Thiago Maceira, chefe do núcleo de tecnologia no Itaú BBA, afirma que o sucesso das empresas de tecnologia na B3 é uma evolução natural na especialização do investidor e da economia como um todo. "Obviamente a pandemia acelerou esses processos, mas a digitalização da economia vem desde a popularização do 4G, e a tecnologia acabou deixando ser uma vertical isolada para ser algo que permeia todos os setores e os investidores são 'obrigados' a entender esse mercado para gerirem suas carteiras", diz.

A opinião é compartilhada por Lucas Chaise, que coordena a cobertura de tecnologia no Investment Banking da XP Investimentos. "Em um momento de pandemia, com as ações mais tradicionais virando de ponta cabeça, os gestores tinham poucas opções de empresas do setor para blindarem seus portfólios e criaram essa forte demanda", diz. Para ele, o tombo maior do Ibovespa na crise, em relação a seus pares internacionais, foi a pouca exposição em tech.

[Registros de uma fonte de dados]
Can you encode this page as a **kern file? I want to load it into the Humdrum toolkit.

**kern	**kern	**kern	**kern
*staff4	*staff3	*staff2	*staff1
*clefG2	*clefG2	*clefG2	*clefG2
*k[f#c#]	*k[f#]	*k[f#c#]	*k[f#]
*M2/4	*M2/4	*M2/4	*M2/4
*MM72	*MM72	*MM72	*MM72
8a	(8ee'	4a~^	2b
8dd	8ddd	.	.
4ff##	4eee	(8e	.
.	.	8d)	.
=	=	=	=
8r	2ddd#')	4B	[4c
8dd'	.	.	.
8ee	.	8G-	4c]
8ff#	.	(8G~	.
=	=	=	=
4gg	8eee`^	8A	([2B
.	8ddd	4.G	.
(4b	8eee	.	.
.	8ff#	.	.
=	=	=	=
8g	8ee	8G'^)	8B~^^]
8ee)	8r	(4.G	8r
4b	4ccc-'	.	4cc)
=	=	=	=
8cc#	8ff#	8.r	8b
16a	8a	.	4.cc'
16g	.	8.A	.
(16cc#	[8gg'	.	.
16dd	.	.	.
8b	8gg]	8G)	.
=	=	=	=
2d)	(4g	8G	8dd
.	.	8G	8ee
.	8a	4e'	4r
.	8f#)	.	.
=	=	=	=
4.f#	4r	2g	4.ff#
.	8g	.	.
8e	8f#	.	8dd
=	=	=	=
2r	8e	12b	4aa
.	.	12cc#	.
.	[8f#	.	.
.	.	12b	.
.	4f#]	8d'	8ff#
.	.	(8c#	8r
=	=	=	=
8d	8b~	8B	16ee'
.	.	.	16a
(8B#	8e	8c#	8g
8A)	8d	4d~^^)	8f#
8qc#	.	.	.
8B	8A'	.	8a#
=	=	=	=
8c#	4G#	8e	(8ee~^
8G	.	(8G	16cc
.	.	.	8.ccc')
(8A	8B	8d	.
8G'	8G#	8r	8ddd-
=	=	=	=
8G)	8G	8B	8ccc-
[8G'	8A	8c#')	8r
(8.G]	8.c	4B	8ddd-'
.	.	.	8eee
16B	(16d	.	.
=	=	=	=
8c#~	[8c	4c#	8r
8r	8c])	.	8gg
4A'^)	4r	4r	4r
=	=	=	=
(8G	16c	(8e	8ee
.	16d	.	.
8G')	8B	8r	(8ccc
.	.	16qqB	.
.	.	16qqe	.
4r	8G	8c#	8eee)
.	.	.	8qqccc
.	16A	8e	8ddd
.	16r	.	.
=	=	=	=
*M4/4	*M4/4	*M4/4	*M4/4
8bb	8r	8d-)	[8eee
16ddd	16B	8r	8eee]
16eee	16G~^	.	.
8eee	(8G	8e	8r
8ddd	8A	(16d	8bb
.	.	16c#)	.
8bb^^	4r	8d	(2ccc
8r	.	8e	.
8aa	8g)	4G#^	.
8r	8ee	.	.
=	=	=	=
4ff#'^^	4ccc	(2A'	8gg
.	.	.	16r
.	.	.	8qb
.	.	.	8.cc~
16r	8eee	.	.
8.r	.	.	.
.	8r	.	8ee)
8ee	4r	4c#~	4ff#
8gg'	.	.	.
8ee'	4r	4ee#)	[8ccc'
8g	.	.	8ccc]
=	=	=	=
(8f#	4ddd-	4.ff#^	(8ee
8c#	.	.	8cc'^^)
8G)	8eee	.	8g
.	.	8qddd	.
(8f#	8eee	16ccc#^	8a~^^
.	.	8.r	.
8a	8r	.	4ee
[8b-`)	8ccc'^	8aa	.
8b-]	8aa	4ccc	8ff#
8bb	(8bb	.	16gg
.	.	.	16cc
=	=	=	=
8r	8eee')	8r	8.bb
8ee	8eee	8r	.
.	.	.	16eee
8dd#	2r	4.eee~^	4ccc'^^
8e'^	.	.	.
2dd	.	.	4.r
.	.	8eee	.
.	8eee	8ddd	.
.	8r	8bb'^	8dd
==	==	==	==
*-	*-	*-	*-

O QUE FAZER -
**A.** No texto sobre as empresas de tecnologia na B3, a que Lucas Chaise atribui o tombo maior do Ibovespa na crise, em comparação com seus pares internacionais?
**B.** Dê continuidade ao texto sobre as empresas de tecnologia na B3, começando logo após a última frase.

RESPOSTAS -
**A.** À pouca exposição do índice em tecnologia.

**B.**
Os analistas afirmam que o conhecimento maior do investidor brasileiro sobre o setor praticamente eliminou o principal gargalo na hora de uma empresa de tecnologia decidir se vai abrir o capital aqui ou em Nova York: o valuation. "O gestor brasileiro hoje é tão experiente quanto o lá de fora. Teses ligadas a e-commerce ainda sãos mais fáceis de entender, mas de 12 a 24 meses para cá cresceu bastante também a especialização em SaaS (software como serviço)", afirma Chaise.

Leonardo Rangel, co-CEO da Cortex, startup de inteligência para marketing em vendas, diz que o investidor brasileiro não lidava bem com empresas de tecnologia porque não entendia o conceito de SaaS e como uma empresa poderia gerar dinheiro sem isso resultasse em Ebitda, até pouco tempo atrás. "Eram obrigadas a abrir capital lá fora, como na Nasdaq", afirma.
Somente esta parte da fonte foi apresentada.